Exercise goal: All of the entries must be output exactly as they are.

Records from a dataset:
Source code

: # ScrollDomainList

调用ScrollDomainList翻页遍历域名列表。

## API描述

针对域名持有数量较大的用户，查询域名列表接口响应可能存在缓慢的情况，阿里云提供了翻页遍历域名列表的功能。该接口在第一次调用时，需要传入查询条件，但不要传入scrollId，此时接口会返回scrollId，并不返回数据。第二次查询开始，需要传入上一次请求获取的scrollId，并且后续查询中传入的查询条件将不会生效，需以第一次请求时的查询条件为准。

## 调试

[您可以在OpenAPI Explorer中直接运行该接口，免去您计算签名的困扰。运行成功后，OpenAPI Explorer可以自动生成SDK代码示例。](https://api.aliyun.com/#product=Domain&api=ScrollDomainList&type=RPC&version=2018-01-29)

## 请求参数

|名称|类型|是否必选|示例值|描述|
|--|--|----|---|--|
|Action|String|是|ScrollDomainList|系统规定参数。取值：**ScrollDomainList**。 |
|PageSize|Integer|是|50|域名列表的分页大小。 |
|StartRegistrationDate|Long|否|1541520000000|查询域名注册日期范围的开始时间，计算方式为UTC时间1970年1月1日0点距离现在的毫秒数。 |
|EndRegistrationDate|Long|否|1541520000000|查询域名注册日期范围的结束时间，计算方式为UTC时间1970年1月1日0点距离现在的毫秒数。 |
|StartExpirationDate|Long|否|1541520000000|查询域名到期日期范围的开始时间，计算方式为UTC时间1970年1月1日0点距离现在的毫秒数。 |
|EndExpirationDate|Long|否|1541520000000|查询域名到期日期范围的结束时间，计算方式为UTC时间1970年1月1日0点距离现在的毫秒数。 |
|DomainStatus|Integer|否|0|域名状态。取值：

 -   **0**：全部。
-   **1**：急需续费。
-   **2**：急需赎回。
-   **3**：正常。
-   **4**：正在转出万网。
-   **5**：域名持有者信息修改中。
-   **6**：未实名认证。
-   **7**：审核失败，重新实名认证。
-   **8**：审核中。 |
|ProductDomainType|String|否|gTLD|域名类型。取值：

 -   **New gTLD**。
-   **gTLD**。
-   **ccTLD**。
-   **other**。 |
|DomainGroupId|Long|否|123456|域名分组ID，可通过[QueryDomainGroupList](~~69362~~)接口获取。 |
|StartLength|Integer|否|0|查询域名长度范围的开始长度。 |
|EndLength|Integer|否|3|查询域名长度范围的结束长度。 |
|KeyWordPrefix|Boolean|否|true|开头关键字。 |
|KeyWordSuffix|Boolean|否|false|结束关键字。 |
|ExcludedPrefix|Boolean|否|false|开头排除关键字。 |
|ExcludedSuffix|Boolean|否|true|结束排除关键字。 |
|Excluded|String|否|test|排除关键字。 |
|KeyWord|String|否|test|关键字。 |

Answer box:
Source code

: # ScrollDomainList

调用ScrollDomainList翻页遍历域名列表。

## API描述

针对域名持有数量较大的用户，查询域名列表接口响应可能存在缓慢的情况，阿里云提供了翻页遍历域名列表的功能。该接口在第一次调用时，需要传入查询条件，但不要传入scrollId，此时接口会返回scrollId，并不返回数据。第二次查询开始，需要传入上一次请求获取的scrollId，并且后续查询中传入的查询条件将不会生效，需以第一次请求时的查询条件为准。

## 调试

[您可以在OpenAPI Explorer中直接运行该接口，免去您计算签名的困扰。运行成功后，OpenAPI Explorer可以自动生成SDK代码示例。](https://api.aliyun.com/#product=Domain&api=ScrollDomainList&type=RPC&version=2018-01-29)

## 请求参数

|名称|类型|是否必选|示例值|描述|
|--|--|----|---|--|
|Action|String|是|ScrollDomainList|系统规定参数。取值：**ScrollDomainList**。 |
|PageSize|Integer|是|50|域名列表的分页大小。 |
|StartRegistrationDate|Long|否|1541520000000|查询域名注册日期范围的开始时间，计算方式为UTC时间1970年1月1日0点距离现在的毫秒数。 |
|EndRegistrationDate|Long|否|1541520000000|查询域名注册日期范围的结束时间，计算方式为UTC时间1970年1月1日0点距离现在的毫秒数。 |
|StartExpirationDate|Long|否|1541520000000|查询域名到期日期范围的开始时间，计算方式为UTC时间1970年1月1日0点距离现在的毫秒数。 |
|EndExpirationDate|Long|否|1541520000000|查询域名到期日期范围的结束时间，计算方式为UTC时间1970年1月1日0点距离现在的毫秒数。 |
|DomainStatus|Integer|否|0|域名状态。取值：

 -   **0**：全部。
-   **1**：急需续费。
-   **2**：急需赎回。
-   **3**：正常。
-   **4**：正在转出万网。
-   **5**：域名持有者信息修改中。
-   **6**：未实名认证。
-   **7**：审核失败，重新实名认证。
-   **8**：审核中。 |
|ProductDomainType|String|否|gTLD|域名类型。取值：

 -   **New gTLD**。
-   **gTLD**。
-   **ccTLD**。
-   **other**。 |
|DomainGroupId|Long|否|123456|域名分组ID，可通过[QueryDomainGroupList](~~69362~~)接口获取。 |
|StartLength|Integer|否|0|查询域名长度范围的开始长度。 |
|EndLength|Integer|否|3|查询域名长度范围的结束长度。 |
|KeyWordPrefix|Boolean|否|true|开头关键字。 |
|KeyWordSuffix|Boolean|否|false|结束关键字。 |
|ExcludedPrefix|Boolean|否|false|开头排除关键字。 |
|ExcludedSuffix|Boolean|否|true|结束排除关键字。 |
|Excluded|String|否|test|排除关键字。 |
|KeyWord|String|否|test|关键字。 |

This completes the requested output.